• [Stated problem]: For every item below, copy out each of its classification lines word for word, from kingdom down through scientific name, plus the common name wherever one is given.

• [Given records]:
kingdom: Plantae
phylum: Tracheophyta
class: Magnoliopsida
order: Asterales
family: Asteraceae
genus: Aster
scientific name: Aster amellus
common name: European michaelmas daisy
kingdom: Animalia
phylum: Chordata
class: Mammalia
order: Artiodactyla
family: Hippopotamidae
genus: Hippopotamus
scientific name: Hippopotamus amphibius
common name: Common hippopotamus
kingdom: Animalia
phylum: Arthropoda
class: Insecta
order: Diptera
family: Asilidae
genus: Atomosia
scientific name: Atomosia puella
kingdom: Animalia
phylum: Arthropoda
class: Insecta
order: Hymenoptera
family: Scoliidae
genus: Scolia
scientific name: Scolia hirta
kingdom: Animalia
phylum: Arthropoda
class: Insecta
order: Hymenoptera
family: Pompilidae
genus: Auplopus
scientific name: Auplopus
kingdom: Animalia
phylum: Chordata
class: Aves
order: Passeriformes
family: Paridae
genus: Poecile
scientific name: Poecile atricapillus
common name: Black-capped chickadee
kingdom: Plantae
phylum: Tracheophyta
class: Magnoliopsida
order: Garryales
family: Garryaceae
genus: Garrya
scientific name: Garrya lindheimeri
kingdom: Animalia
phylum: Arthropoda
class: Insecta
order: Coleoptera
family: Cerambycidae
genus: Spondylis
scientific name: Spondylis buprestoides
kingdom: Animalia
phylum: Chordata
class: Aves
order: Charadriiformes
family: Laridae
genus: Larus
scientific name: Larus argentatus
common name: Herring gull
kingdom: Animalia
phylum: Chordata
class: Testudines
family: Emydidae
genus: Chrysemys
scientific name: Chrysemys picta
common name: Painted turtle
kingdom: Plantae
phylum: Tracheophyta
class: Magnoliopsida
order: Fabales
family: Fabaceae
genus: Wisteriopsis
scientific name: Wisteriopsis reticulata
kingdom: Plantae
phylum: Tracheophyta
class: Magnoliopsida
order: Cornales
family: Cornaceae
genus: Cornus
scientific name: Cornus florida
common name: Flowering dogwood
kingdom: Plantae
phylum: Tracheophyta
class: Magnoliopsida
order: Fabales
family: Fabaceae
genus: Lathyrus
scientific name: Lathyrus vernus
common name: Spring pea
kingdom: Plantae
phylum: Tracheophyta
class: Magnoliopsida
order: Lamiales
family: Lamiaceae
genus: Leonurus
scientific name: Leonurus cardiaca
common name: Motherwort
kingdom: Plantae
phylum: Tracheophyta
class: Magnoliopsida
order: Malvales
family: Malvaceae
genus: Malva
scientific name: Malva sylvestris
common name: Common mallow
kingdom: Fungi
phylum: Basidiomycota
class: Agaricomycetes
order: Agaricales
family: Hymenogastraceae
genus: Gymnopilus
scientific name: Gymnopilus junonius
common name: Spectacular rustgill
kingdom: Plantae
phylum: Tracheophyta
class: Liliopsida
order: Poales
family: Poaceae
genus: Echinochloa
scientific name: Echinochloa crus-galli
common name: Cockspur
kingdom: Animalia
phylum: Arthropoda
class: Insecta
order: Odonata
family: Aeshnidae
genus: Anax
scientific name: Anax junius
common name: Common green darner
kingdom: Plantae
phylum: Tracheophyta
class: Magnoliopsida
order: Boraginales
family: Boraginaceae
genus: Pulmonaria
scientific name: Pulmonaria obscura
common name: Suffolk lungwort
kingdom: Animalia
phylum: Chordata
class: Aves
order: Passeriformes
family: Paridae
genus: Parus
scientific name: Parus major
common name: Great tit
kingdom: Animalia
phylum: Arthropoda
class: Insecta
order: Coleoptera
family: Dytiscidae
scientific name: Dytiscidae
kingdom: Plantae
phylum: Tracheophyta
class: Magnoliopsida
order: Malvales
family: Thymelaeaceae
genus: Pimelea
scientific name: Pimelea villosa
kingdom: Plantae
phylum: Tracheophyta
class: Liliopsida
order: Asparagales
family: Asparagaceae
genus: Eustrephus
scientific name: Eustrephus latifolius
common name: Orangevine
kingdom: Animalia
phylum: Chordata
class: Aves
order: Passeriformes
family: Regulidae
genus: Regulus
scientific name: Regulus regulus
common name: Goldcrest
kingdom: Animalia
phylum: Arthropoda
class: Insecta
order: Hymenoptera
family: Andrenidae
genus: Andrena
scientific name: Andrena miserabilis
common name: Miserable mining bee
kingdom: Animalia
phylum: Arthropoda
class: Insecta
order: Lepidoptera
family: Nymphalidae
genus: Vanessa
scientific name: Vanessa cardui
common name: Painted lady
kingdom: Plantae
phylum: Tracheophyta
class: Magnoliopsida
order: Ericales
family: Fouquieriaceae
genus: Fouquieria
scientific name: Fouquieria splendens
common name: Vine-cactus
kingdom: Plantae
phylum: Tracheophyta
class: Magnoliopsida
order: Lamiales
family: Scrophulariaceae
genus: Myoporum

• [Task response]:
kingdom: Plantae
phylum: Tracheophyta
class: Magnoliopsida
order: Asterales
family: Asteraceae
genus: Aster
scientific name: Aster amellus
common name: European michaelmas daisy
kingdom: Animalia
phylum: Chordata
class: Mammalia
order: Artiodactyla
family: Hippopotamidae
genus: Hippopotamus
scientific name: Hippopotamus amphibius
common name: Common hippopotamus
kingdom: Animalia
phylum: Arthropoda
class: Insecta
order: Diptera
family: Asilidae
genus: Atomosia
scientific name: Atomosia puella
kingdom: Animalia
phylum: Arthropoda
class: Insecta
order: Hymenoptera
family: Scoliidae
genus: Scolia
scientific name: Scolia hirta
kingdom: Animalia
phylum: Arthropoda
class: Insecta
order: Hymenoptera
family: Pompilidae
genus: Auplopus
scientific name: Auplopus
kingdom: Animalia
phylum: Chordata
class: Aves
order: Passeriformes
family: Paridae
genus: Poecile
scientific name: Poecile atricapillus
common name: Black-capped chickadee
kingdom: Plantae
phylum: Tracheophyta
class: Magnoliopsida
order: Garryales
family: Garryaceae
genus: Garrya
scientific name: Garrya lindheimeri
kingdom: Animalia
phylum: Arthropoda
class: Insecta
order: Coleoptera
family: Cerambycidae
genus: Spondylis
scientific name: Spondylis buprestoides
kingdom: Animalia
phylum: Chordata
class: Aves
order: Charadriiformes
family: Laridae
genus: Larus
scientific name: Larus argentatus
common name: Herring gull
kingdom: Animalia
phylum: Chordata
class: Testudines
family: Emydidae
genus: Chrysemys
scientific name: Chrysemys picta
common name: Painted turtle
kingdom: Plantae
phylum: Tracheophyta
class: Magnoliopsida
order: Fabales
family: Fabaceae
genus: Wisteriopsis
scientific name: Wisteriopsis reticulata
kingdom: Plantae
phylum: Tracheophyta
class: Magnoliopsida
order: Cornales
family: Cornaceae
genus: Cornus
scientific name: Cornus florida
common name: Flowering dogwood
kingdom: Plantae
phylum: Tracheophyta
class: Magnoliopsida
order: Fabales
family: Fabaceae
genus: Lathyrus
scientific name: Lathyrus vernus
common name: Spring pea
kingdom: Plantae
phylum: Tracheophyta
class: Magnoliopsida
order: Lamiales
family: Lamiaceae
genus: Leonurus
scientific name: Leonurus cardiaca
common name: Motherwort
kingdom: Plantae
phylum: Tracheophyta
class: Magnoliopsida
order: Malvales
family: Malvaceae
genus: Malva
scientific name: Malva sylvestris
common name: Common mallow
kingdom: Fungi
phylum: Basidiomycota
class: Agaricomycetes
order: Agaricales
family: Hymenogastraceae
genus: Gymnopilus
scientific name: Gymnopilus junonius
common name: Spectacular rustgill
kingdom: Plantae
phylum: Tracheophyta
class: Liliopsida
order: Poales
family: Poaceae
genus: Echinochloa
scientific name: Echinochloa crus-galli
common name: Cockspur
kingdom: Animalia
phylum: Arthropoda
class: Insecta
order: Odonata
family: Aeshnidae
genus: Anax
scientific name: Anax junius
common name: Common green darner
kingdom: Plantae
phylum: Tracheophyta
class: Magnoliopsida
order: Boraginales
family: Boraginaceae
genus: Pulmonaria
scientific name: Pulmonaria obscura
common name: Suffolk lungwort
kingdom: Animalia
phylum: Chordata
class: Aves
order: Passeriformes
family: Paridae
genus: Parus
scientific name: Parus major
common name: Great tit
kingdom: Animalia
phylum: Arthropoda
class: Insecta
order: Coleoptera
family: Dytiscidae
scientific name: Dytiscidae
kingdom: Plantae
phylum: Tracheophyta
class: Magnoliopsida
order: Malvales
family: Thymelaeaceae
genus: Pimelea
scientific name: Pimelea villosa
kingdom: Plantae
phylum: Tracheophyta
class: Liliopsida
order: Asparagales
family: Asparagaceae
genus: Eustrephus
scientific name: Eustrephus latifolius
common name: Orangevine
kingdom: Animalia
phylum: Chordata
class: Aves
order: Passeriformes
family: Regulidae
genus: Regulus
scientific name: Regulus regulus
common name: Goldcrest
kingdom: Animalia
phylum: Arthropoda
class: Insecta
order: Hymenoptera
family: Andrenidae
genus: Andrena
scientific name: Andrena miserabilis
common name: Miserable mining bee
kingdom: Animalia
phylum: Arthropoda
class: Insecta
order: Lepidoptera
family: Nymphalidae
genus: Vanessa
scientific name: Vanessa cardui
common name: Painted lady
kingdom: Plantae
phylum: Tracheophyta
class: Magnoliopsida
order: Ericales
family: Fouquieriaceae
genus: Fouquieria
scientific name: Fouquieria splendens
common name: Vine-cactus
kingdom: Plantae
phylum: Tracheophyta
class: Magnoliopsida
order: Lamiales
family: Scrophulariaceae
genus: Myoporum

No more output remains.